2013年2月27日水曜日

松下幸之助は泣いている(12)

 デジタル化の進展に伴うもう一つの大きな潮流が家電業界に隕石のようなインパクトを与えているインターネットです。

iPodがヒットしたのは、デジタル音楽プレーヤーとしての使い勝手やデザインがよかったこともあるでしょうが、「iTunesストア」というネット上の店舗から音楽を「いつでも、どこでも」ダウンロードして買うことができるサービスとセットだったことこそが、多くの人々に受け入れられた最大の要因ではないでしょうか。 

2011年度のアップルは売上高1082億㌦に対して、時価総額は5319億㌦。これがサムソンの場合、売り上高はアップルより多い1401億㌦にもかかわらず、時価総額は1531億㌦にとどまっています。パナソニックとソニーの時価総額はそれぞれ165億㌦、140億㌦で一桁違います。これは、世界のマーケットがすでに単品のハードをつくって売るビジネスモデルには限界があるという判断を下したということではないでしょうか。

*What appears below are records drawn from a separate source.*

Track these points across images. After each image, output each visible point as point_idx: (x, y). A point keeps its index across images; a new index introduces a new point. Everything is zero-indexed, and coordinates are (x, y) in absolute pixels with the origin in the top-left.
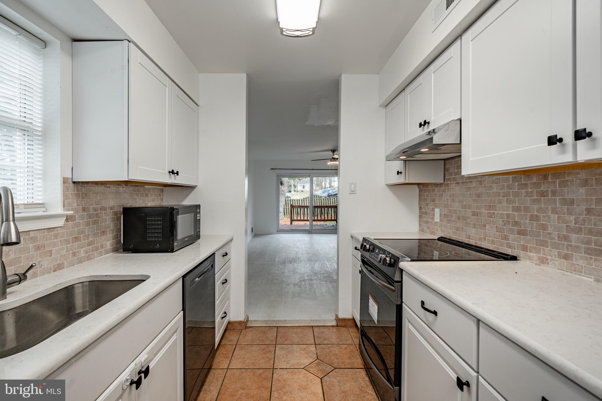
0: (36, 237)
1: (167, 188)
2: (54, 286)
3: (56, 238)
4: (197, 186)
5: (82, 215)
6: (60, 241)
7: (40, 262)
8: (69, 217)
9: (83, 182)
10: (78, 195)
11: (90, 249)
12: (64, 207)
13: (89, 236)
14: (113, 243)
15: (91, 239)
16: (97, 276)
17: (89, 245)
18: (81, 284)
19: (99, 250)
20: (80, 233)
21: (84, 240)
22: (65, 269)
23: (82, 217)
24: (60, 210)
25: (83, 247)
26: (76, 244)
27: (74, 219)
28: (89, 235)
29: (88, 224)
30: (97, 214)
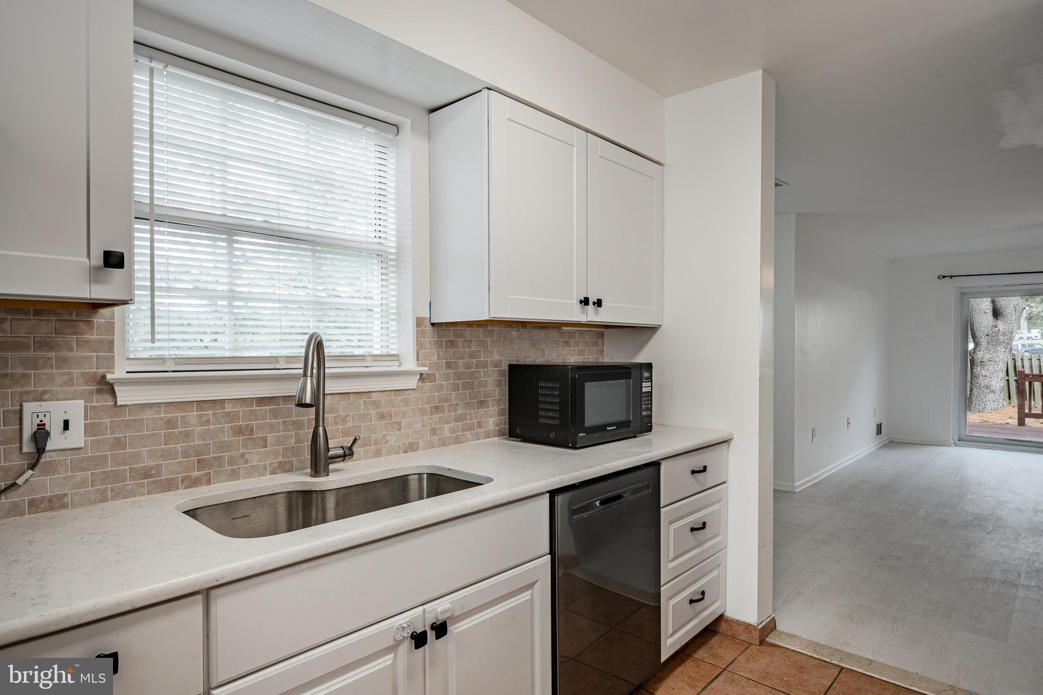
0: (380, 402)
1: (610, 330)
2: (383, 472)
3: (407, 406)
4: (660, 326)
5: (446, 374)
6: (413, 410)
7: (385, 436)
8: (425, 376)
9: (447, 324)
10: (439, 344)
11: (459, 426)
12: (418, 360)
13: (458, 407)
14: (499, 421)
15: (460, 412)
16: (439, 468)
17: (457, 420)
18: (416, 476)
19: (474, 430)
20: (443, 400)
21: (450, 411)
22: (420, 451)
23: (446, 378)
24: (410, 364)
25: (447, 422)
26: (436, 417)
27: (433, 378)
28: (457, 405)
29: (456, 388)
30: (471, 374)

家電が単品でその性能を競い合う時代が終わり、インターネットとの相乗効果でどんな新しい利便性を提案できるかを問われる時代に突入したのだと言えるでしょう。

日本の家電メーカーがアップルのようになれなかった理由を探していくと、結局は「人材」の問題に帰り着くのだと思います。世界のビジネスモデルがどう変化するのか読めなかったように、インターネットと家電が融合するユビキタス時代の趨勢もやはり読めていません。読める人材がいないのです。

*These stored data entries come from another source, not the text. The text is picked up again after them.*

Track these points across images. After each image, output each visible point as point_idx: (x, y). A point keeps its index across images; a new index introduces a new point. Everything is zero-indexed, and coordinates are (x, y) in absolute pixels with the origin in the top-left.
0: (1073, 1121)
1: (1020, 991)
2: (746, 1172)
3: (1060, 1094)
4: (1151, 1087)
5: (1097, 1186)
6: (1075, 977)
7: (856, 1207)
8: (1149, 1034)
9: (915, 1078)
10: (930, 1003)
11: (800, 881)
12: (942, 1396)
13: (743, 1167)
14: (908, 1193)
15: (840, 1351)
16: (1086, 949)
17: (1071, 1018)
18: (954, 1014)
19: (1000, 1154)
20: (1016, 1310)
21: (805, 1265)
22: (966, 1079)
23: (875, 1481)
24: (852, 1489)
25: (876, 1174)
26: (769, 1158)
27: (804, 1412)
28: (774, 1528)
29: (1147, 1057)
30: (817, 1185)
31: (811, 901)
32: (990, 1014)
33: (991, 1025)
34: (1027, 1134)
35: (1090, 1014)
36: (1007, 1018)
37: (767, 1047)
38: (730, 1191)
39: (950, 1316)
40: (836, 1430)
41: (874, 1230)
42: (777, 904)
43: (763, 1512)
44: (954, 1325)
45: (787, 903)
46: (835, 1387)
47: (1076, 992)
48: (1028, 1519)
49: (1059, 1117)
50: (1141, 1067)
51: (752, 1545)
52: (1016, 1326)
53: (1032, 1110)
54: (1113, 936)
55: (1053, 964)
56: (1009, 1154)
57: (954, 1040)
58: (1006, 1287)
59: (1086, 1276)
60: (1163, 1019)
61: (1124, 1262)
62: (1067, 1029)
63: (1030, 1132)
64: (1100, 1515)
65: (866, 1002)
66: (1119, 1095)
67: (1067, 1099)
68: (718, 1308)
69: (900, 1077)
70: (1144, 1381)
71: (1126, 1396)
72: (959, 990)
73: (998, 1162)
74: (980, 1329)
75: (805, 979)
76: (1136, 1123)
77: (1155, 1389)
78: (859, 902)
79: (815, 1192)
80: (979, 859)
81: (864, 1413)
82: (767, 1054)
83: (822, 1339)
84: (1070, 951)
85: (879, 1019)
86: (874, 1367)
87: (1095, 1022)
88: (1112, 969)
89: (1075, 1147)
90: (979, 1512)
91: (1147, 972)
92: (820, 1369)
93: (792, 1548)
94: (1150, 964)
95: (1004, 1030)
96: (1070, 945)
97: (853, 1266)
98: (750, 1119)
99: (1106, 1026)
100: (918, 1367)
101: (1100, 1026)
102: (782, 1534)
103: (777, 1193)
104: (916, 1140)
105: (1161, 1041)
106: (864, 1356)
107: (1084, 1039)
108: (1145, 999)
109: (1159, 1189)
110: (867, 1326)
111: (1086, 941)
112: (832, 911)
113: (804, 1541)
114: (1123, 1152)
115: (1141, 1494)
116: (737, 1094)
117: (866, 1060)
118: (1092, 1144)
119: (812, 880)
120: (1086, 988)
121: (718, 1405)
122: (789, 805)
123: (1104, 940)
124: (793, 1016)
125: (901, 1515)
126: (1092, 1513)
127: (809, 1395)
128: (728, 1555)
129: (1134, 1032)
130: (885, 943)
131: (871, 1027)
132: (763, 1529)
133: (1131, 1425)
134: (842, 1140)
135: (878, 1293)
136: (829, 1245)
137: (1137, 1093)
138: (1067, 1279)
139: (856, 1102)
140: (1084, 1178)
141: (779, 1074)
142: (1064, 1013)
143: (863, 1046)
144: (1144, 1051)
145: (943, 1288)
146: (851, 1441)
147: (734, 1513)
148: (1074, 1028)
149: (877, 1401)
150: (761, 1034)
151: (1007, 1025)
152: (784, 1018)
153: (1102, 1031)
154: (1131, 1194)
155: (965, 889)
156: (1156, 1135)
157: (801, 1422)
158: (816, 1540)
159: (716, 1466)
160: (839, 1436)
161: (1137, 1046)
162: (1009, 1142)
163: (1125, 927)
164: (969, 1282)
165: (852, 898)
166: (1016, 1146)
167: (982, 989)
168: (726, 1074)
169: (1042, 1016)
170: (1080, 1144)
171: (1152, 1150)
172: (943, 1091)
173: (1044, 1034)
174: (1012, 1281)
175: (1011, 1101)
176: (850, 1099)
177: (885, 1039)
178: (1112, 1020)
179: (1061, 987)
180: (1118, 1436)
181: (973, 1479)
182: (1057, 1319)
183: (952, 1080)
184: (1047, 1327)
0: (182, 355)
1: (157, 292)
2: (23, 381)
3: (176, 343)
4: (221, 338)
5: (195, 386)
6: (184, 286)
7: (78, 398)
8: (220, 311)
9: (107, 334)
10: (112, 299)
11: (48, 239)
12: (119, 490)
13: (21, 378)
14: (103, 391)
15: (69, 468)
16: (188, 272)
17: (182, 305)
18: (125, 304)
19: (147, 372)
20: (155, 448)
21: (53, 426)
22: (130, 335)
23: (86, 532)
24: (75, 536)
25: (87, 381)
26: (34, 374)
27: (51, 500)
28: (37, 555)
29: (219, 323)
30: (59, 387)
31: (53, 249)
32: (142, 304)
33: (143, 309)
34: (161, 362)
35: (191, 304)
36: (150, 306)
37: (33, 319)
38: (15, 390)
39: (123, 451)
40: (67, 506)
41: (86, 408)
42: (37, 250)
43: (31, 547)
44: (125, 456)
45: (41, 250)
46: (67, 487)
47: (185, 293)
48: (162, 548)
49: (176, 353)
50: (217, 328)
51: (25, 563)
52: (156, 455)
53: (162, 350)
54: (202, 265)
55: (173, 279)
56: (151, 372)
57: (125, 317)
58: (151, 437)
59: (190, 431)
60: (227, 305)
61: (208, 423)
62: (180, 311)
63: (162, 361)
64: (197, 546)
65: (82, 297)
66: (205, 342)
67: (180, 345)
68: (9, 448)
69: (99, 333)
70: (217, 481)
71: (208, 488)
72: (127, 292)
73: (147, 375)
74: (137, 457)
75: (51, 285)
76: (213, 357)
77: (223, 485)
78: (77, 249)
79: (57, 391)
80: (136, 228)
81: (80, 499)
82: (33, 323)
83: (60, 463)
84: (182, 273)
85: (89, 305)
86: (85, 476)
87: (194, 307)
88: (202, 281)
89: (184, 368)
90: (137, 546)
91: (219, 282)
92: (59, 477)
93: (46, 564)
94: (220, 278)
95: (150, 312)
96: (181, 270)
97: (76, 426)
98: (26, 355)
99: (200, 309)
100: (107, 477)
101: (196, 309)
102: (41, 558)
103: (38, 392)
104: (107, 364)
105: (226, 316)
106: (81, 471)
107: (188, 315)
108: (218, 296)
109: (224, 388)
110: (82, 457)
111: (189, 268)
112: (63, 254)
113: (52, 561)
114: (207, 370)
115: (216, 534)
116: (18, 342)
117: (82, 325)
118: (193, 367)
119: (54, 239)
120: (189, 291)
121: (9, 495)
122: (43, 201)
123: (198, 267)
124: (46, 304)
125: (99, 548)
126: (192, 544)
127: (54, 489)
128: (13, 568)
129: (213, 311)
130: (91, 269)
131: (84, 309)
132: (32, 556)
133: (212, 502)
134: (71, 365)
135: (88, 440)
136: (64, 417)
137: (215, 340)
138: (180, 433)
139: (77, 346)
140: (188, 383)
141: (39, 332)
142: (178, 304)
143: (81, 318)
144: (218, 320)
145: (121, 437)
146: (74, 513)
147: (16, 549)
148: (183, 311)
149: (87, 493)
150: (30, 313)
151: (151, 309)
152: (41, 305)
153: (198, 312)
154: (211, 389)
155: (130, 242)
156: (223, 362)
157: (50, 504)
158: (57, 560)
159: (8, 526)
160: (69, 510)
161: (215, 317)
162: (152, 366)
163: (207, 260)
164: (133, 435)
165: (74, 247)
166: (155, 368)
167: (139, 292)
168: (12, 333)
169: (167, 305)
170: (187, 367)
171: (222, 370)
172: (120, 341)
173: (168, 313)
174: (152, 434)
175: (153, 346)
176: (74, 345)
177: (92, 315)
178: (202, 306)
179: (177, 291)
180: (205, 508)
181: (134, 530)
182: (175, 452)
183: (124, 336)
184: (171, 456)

アップルはハードの製造だけでなく、サービスの提供についても水平分業的な発想を取り入れていたのではないでしょうか。

すべて自社内で完結させず、共存共栄していこうという姿勢は幸之助の考え方に近いものだとう言えるのではないでしょうか。

家電業界でいえば、国内に世界の約一割を占める大きい市場があるので、日本でそこそこ大きいシェアを取ると世界でもかなり上位に入ってきます。すると世界が見えたような気になって、自分たちの視野が狭いのに気がつかなくなってしまうのです。

「遊び心」のようなセンスはソニーに限らず、あらゆる家電メーカーにとってより重要になってくると思います。

日本の家電業界が復活に向かうためには、何をすべきなのか、最初にとりあげたいのは「人材」です。

買収や合併後にしっかり活用できる事業や人材を見きわめ、そこだけを買うようなMAのやり方です。アメリカでは「ミート・アンド・ボーン(肉と骨)」という言い方をしますが、要するに肉になり骨になり栄養のある部分を買わなくてはならないという意味でしょう。